» Exercise:
Write out every line of the records below word for word, omitting the pictures.

» Recorded information:
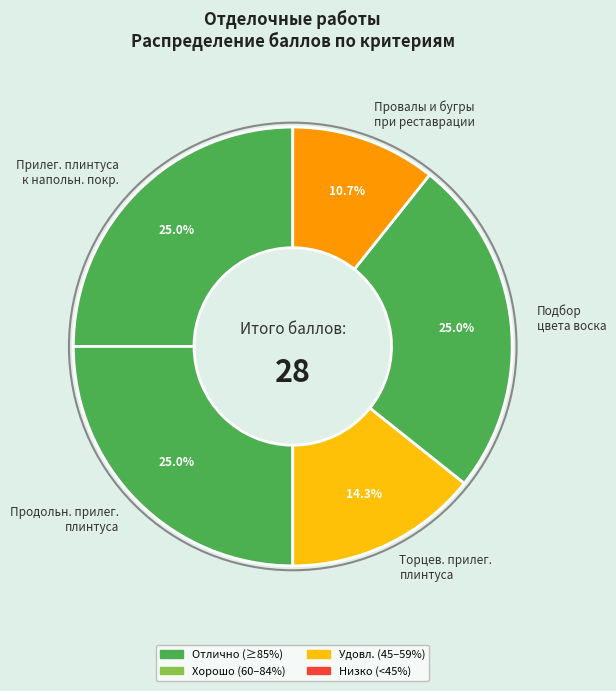

Which has a higher value, Торцев. прилег. плинтуса or Подбор цвета воска?

Подбор цвета воска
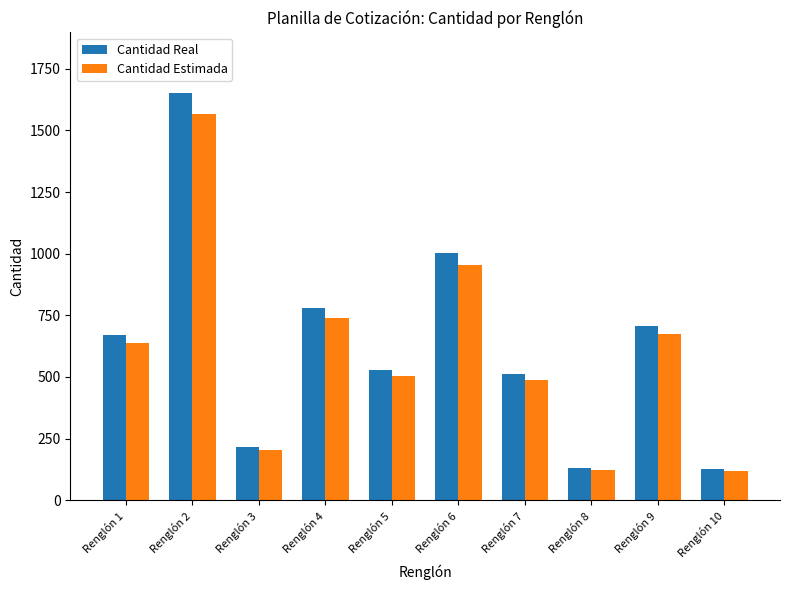

What is the value of the Cantidad Estimada bar at the 10th from the left?

120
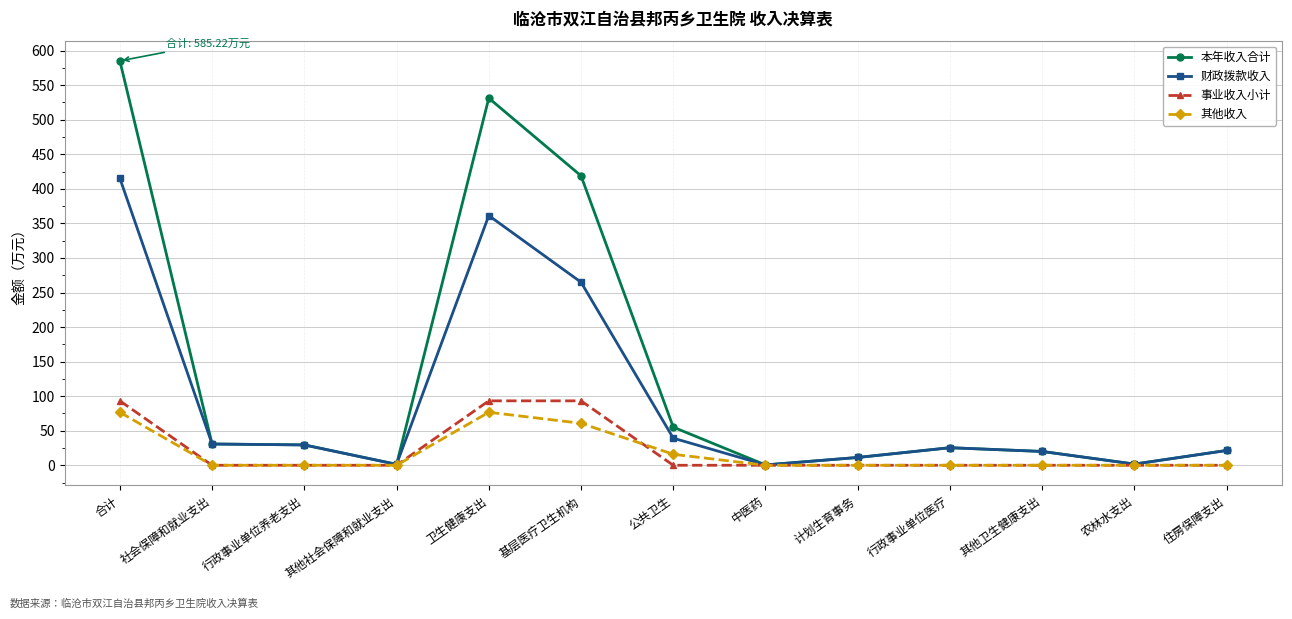

What position from the right is 公共卫生?

7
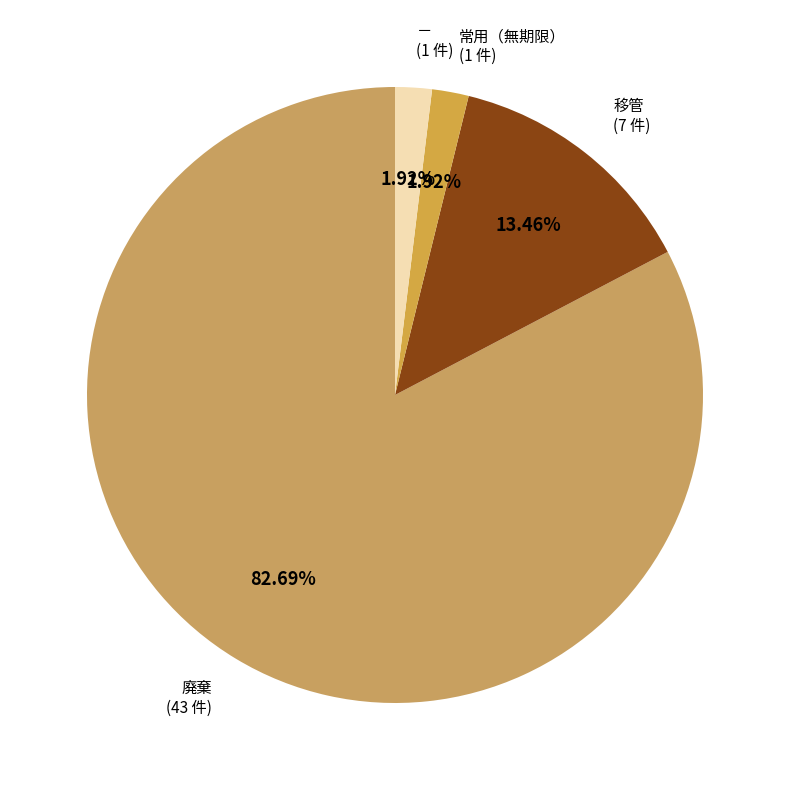

Which slice is the largest?

廃棄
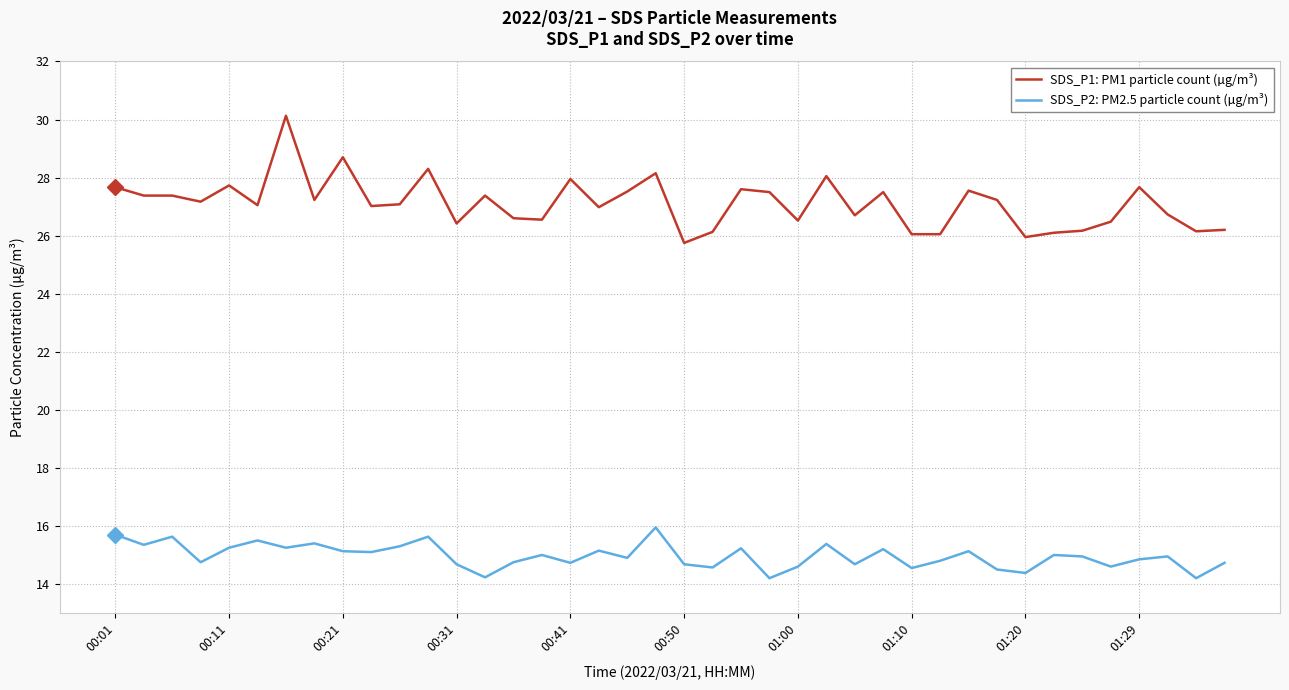

What are all the series names shown in the legend?

SDS_P1: PM1 particle count (µg/m³), SDS_P2: PM2.5 particle count (µg/m³)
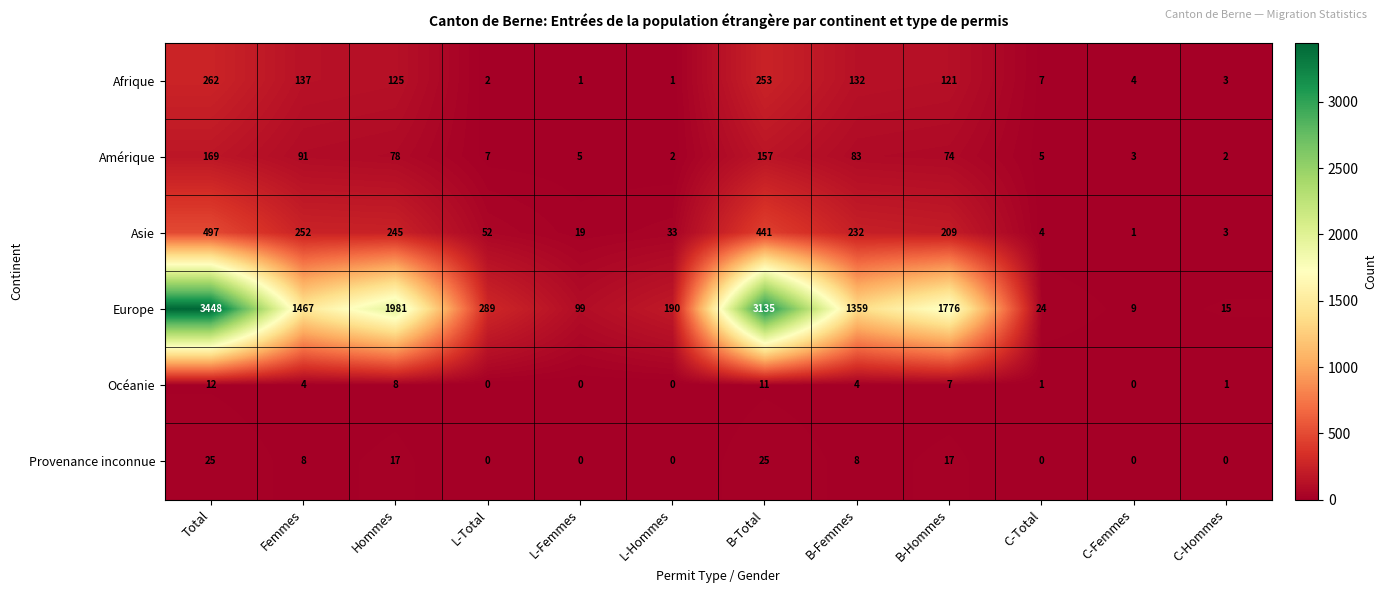

The value of Océanie at B-Total is 11. True or false?

True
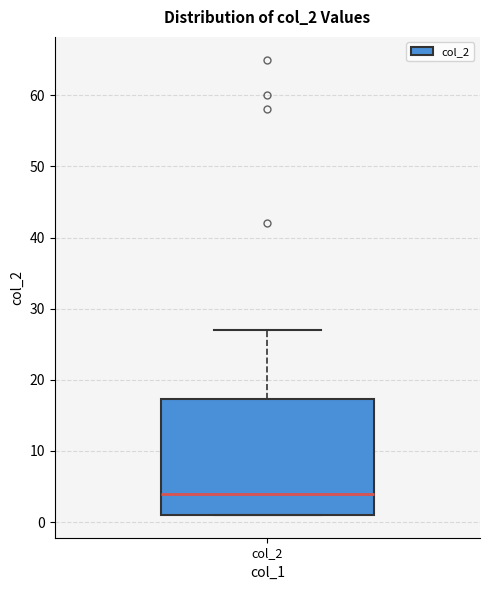

Transcribe this box plot: give where the median line is, the range the box spans, and where the two whiskers end, as read against the y-axis. The values are not printed on the chart, so give them approximately, as read against the axis.

median 4, box 1 to 17, whiskers 1 to 27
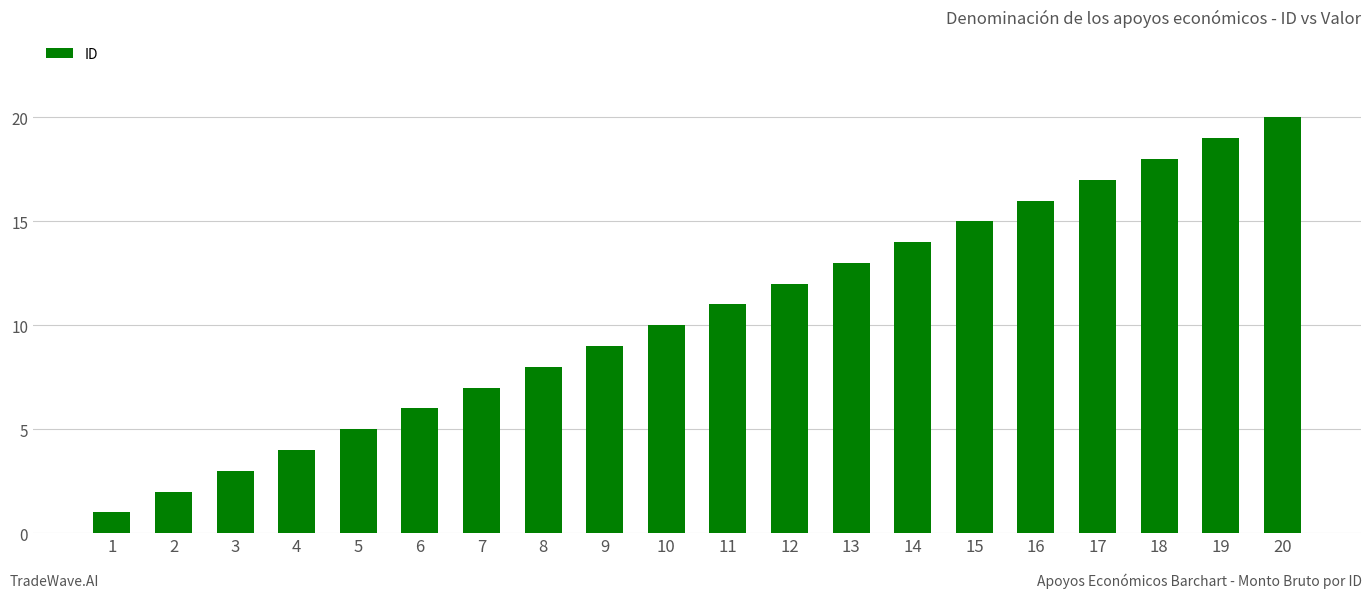

What is the smallest value displayed?

1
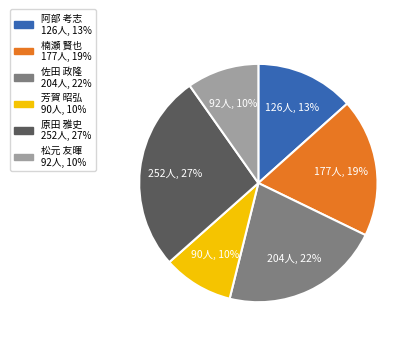

To the nearest percent, what is the difference between the 原田 雅史 and 佐田 政隆 slice percentages?

5%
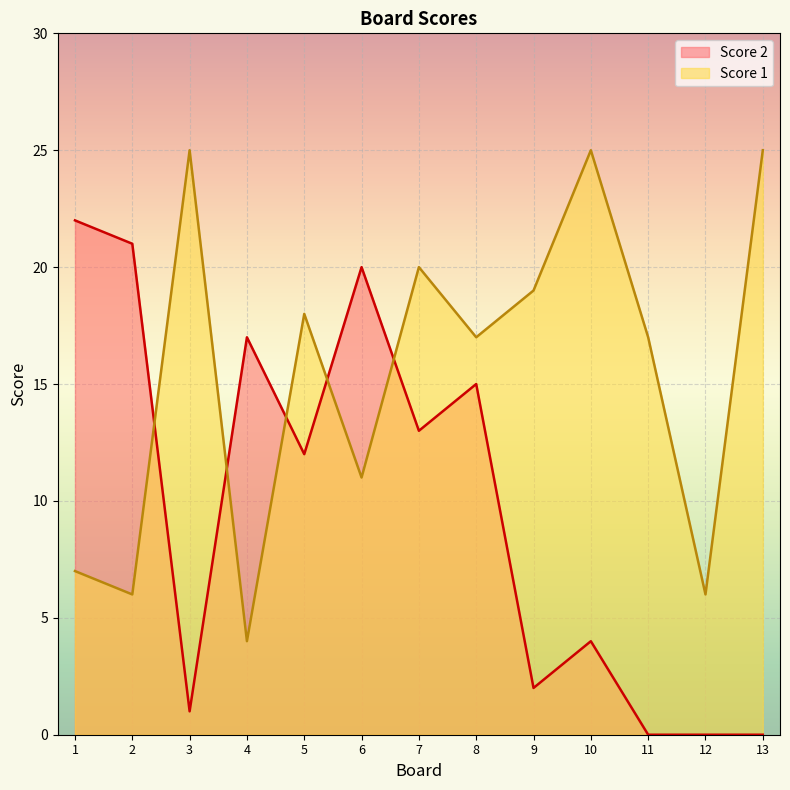

What is the sum of all Score 1 values?

200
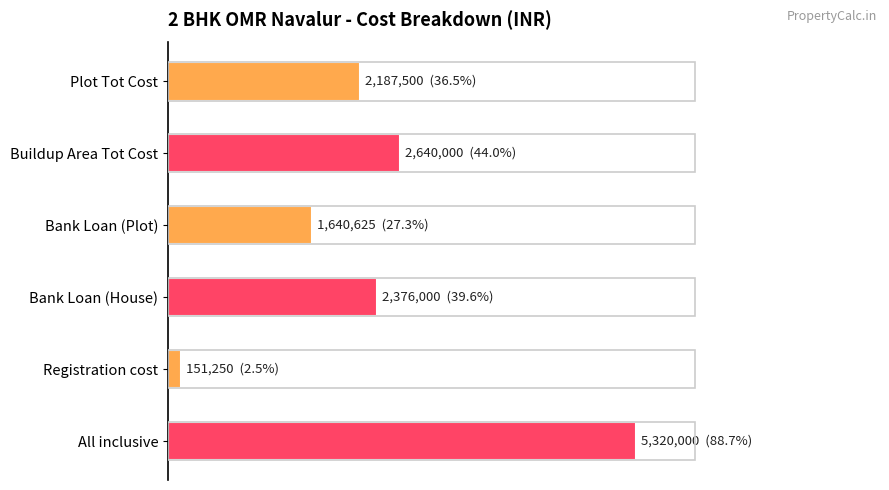

Does the chart contain any negative values?

No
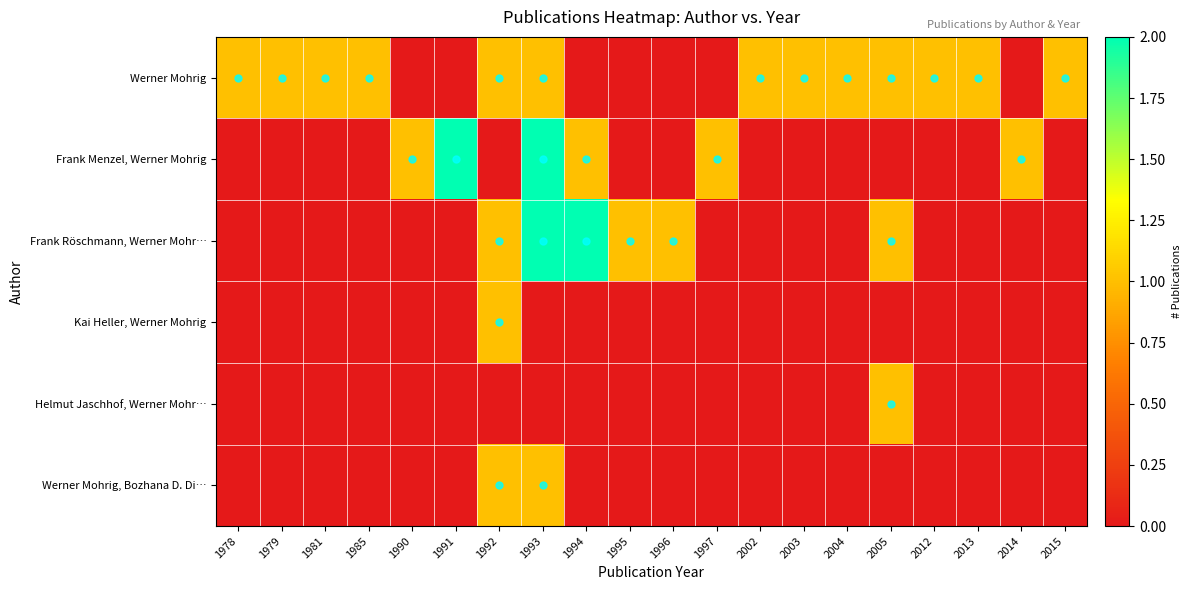

At how many categories does at least one series exceed 1?

3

» Response below:
Which has a higher value, Торцев. прилег. плинтуса or Подбор цвета воска?

Подбор цвета воска

What is the value of the Cantidad Estimada bar at the 10th from the left?

120

What position from the right is 公共卫生?

7

Which slice is the largest?

廃棄

What are all the series names shown in the legend?

SDS_P1: PM1 particle count (µg/m³), SDS_P2: PM2.5 particle count (µg/m³)

The value of Océanie at B-Total is 11. True or false?

True

Transcribe this box plot: give where the median line is, the range the box spans, and where the two whiskers end, as read against the y-axis. The values are not printed on the chart, so give them approximately, as read against the axis.

median 4, box 1 to 17, whiskers 1 to 27

What is the smallest value displayed?

1

To the nearest percent, what is the difference between the 原田 雅史 and 佐田 政隆 slice percentages?

5%

What is the sum of all Score 1 values?

200

Does the chart contain any negative values?

No

At how many categories does at least one series exceed 1?

3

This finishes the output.